Most artists see the world a little differently than the rest of us. With Bend surrealist painter Carol Connett, that’s an understatement of massive proportion. In Carol’s work, a waterfall flows from a tiger’s mouth, a buck sports an evergreen rack (think branches) and a desert-scape body, while a human melds into a tree trunk, a bird, a sea snail or a jellyfish. That’s assuming the person isn’t riding a camel with a TV on their head (Carol’s statement about brainwashing) or a rhino whose horns are on fire.
Carol started conjuring up these alternate realities when she was just eight years old. She would go down to a 20-acre piece of property across from her house, sit with her sandwich and let her imagination run wild. “I would sense what it would be like to have multiple arms. I would pick up a rock and feel it with the hand belonging to the arm that didn’t exist,” she recalls. “I would think I had wings and flap them. I would look at trees and see them as body parts with branches stuck on them.”
Decades later, she still enjoys creating potential realities. “Working from my own personal mythology, I create worlds, morphing creatures and the rules of nature,” she says. “Cooperation between species is a reoccurring theme; no animal or spirit is forced to work with humans in my art. There’s no subservience. Rather, there’s an equality. They cooperate as friends.
“My paintings are also deeply personal. These landscapes are my home—I am always in there somewhere. Although some of my work incorporates the intense challenges humanity and the natural world face these days, it’s always my goal to view the world from a positive vantage point. The world is amazing and wonderful and, yes, we can make a difference. I’ll also include a nod to technology that adds a little comedy to the commentary.”
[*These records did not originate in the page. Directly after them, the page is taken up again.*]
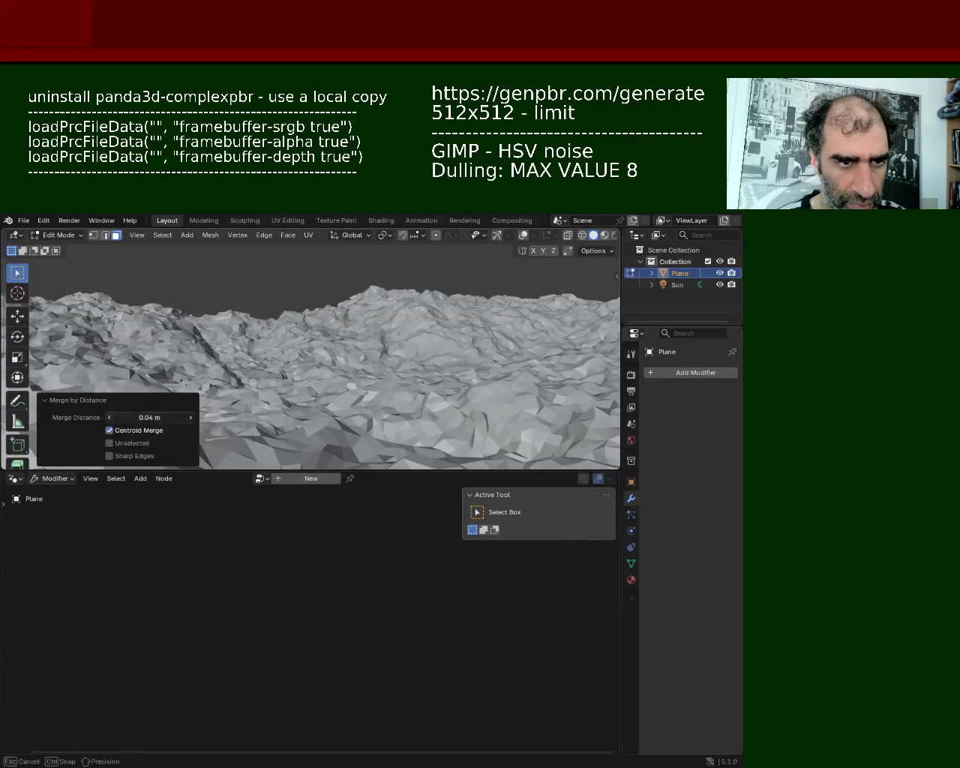
- Step the merge distance down to its minimum and back up to 0.03 m
left_click(108, 417)
left_click(108, 417)
left_click(108, 417)
left_click(108, 417)
left_click(189, 418)
left_click(189, 418)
Carol, whose work has been featured in several Los Angeles gallery shows over the last few years, mostly paints in acrylic and occasionally oil, and has started to incorporate fiber into her pieces, creating paintings on canvas and sewing them into quilted wall hangings. When a well-formed idea for a painting shows up—often when she’s in spin class—she’ll lose track of what she’s supposed to be doing. “It’s like some kind of daydream on steroids,” she says. In contrast, vague ideas result in her drawing “piles of junk to the point that I’m surrounded by crumpled paper on the floor” until, days later, she finally gets what she wants. The next day she decides if it’s garbage, almost there or perfect. Even in the latter case, she’ll go back and try to do a better job. “I don’t settle,” she says. “I make sure it’s the best thing I can possibly draw, because that’s the blueprint. If I don’t get the drawing right, which is the hardest part, the painting won’t work.”